*** Opening of Given entries ***

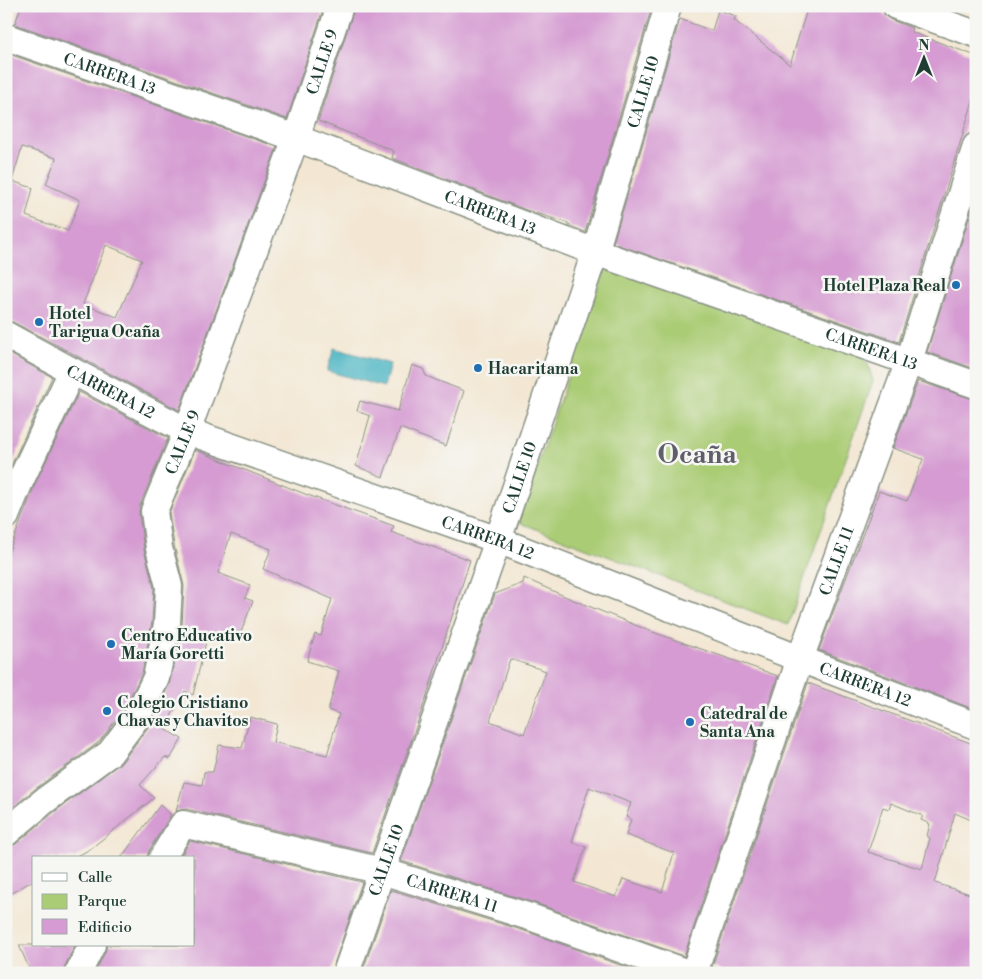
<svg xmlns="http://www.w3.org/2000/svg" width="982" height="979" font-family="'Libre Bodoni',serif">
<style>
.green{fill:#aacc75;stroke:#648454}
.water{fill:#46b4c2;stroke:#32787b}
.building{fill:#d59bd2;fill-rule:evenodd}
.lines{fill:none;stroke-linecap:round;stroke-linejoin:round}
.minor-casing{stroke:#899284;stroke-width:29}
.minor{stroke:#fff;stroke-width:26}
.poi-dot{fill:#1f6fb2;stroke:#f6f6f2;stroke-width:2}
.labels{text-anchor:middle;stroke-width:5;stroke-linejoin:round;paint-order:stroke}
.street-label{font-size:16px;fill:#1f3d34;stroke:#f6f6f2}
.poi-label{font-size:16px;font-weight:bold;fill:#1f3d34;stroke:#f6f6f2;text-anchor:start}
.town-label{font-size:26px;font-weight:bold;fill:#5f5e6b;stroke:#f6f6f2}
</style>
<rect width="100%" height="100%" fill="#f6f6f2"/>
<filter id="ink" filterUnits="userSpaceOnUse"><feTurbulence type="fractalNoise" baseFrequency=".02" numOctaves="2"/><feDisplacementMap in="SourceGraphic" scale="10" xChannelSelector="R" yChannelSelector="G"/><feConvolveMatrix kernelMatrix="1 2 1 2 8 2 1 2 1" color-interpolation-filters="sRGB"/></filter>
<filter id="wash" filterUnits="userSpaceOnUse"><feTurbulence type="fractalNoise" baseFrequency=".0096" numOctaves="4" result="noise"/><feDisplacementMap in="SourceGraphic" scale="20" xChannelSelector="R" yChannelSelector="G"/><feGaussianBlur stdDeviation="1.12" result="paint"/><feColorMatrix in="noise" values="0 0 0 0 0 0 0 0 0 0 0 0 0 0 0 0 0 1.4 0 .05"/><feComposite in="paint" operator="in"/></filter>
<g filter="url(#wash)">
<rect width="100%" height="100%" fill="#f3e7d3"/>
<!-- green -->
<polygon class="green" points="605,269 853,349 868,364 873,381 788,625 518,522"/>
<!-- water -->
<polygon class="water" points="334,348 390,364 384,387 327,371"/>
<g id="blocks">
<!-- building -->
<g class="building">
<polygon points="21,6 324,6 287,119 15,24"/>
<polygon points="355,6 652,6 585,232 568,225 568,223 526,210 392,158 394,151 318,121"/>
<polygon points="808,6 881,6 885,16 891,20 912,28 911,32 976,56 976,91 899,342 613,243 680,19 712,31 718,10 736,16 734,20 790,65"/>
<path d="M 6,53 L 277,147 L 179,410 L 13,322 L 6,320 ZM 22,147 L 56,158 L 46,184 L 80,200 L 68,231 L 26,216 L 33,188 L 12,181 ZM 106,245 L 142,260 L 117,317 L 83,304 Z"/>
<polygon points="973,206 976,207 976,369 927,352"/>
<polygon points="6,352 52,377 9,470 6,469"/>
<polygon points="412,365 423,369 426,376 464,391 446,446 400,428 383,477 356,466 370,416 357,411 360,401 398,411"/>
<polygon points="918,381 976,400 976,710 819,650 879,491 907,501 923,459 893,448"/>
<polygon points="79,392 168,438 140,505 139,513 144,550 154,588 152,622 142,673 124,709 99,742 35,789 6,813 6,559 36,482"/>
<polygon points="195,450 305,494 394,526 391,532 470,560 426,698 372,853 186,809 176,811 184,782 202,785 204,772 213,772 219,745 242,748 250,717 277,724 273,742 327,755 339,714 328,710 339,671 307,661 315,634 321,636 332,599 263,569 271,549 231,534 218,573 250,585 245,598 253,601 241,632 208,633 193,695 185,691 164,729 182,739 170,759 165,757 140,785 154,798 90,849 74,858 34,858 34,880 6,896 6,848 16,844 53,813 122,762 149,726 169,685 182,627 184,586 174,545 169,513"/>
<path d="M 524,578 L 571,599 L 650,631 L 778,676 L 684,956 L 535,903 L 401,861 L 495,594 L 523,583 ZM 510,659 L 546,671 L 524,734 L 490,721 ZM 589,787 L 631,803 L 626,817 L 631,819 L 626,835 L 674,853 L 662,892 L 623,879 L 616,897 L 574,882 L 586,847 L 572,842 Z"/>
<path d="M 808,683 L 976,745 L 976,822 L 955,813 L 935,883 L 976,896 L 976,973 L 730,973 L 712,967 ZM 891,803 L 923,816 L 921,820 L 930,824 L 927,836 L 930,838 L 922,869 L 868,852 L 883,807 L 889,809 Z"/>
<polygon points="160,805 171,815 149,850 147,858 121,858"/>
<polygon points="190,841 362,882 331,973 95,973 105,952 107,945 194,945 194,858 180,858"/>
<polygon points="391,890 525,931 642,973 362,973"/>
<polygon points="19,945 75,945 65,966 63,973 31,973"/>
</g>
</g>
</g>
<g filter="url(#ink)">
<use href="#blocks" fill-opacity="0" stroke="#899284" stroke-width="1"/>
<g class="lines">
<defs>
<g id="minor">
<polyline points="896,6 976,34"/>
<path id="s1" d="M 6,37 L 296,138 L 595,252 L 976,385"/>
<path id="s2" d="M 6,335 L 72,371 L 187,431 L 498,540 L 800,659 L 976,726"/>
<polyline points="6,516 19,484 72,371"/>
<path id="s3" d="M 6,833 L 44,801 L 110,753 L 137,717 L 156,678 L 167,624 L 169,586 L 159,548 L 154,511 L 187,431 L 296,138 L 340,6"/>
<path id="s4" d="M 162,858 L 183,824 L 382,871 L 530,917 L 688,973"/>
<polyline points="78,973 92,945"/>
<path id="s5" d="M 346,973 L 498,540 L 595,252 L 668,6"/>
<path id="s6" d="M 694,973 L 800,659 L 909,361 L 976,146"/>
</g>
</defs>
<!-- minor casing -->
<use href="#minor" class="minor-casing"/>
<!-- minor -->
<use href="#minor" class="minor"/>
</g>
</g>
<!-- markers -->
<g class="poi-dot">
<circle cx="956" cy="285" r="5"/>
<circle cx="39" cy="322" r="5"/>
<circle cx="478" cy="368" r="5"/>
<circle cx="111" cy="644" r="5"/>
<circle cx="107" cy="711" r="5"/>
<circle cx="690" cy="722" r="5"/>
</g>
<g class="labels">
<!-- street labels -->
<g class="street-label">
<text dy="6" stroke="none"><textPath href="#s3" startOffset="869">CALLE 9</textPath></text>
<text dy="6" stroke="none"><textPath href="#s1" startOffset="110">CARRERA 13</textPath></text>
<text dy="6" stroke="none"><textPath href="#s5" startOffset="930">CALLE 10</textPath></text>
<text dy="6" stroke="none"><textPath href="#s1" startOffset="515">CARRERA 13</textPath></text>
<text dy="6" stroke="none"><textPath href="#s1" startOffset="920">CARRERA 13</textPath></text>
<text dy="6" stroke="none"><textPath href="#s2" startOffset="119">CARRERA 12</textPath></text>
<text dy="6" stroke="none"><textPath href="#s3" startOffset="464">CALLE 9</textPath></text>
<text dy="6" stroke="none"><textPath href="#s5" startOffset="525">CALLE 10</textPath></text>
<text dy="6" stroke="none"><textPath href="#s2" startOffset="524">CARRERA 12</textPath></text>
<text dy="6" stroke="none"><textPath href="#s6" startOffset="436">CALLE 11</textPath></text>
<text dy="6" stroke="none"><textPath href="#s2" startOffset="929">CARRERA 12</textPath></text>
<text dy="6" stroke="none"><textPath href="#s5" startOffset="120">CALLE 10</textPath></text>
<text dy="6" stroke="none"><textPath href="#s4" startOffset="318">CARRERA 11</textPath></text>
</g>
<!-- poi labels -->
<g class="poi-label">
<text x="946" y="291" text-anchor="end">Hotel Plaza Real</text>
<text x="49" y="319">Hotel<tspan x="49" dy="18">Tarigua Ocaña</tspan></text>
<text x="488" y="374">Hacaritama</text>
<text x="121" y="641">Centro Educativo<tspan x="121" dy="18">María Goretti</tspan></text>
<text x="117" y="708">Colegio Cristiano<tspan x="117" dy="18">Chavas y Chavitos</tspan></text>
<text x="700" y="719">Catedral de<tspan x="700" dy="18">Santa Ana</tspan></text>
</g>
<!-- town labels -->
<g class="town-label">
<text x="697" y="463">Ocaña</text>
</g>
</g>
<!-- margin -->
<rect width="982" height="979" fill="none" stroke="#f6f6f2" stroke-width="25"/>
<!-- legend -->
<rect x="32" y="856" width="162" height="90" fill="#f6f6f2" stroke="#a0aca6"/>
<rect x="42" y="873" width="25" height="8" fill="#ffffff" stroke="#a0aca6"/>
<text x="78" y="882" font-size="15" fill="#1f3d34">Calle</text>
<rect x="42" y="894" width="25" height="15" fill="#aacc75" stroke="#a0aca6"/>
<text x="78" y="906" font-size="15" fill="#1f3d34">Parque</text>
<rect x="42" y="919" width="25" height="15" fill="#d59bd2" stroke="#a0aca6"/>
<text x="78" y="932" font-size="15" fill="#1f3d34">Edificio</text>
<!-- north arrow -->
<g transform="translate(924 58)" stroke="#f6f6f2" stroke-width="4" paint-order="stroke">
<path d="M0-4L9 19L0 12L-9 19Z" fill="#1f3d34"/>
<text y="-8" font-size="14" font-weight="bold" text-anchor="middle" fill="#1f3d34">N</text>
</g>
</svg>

*** Close of Given entries ***

**Assignment**
For each line above that contains the word "class", copy that line.

**Exercise output**
<polygon class="green" points="605,269 853,349 868,364 873,381 788,625 518,522"/>
<polygon class="water" points="334,348 390,364 384,387 327,371"/>
<g class="building">
<g class="lines">
<use href="#minor" class="minor-casing"/>
<use href="#minor" class="minor"/>
<g class="poi-dot">
<g class="labels">
<g class="street-label">
<g class="poi-label">
<g class="town-label">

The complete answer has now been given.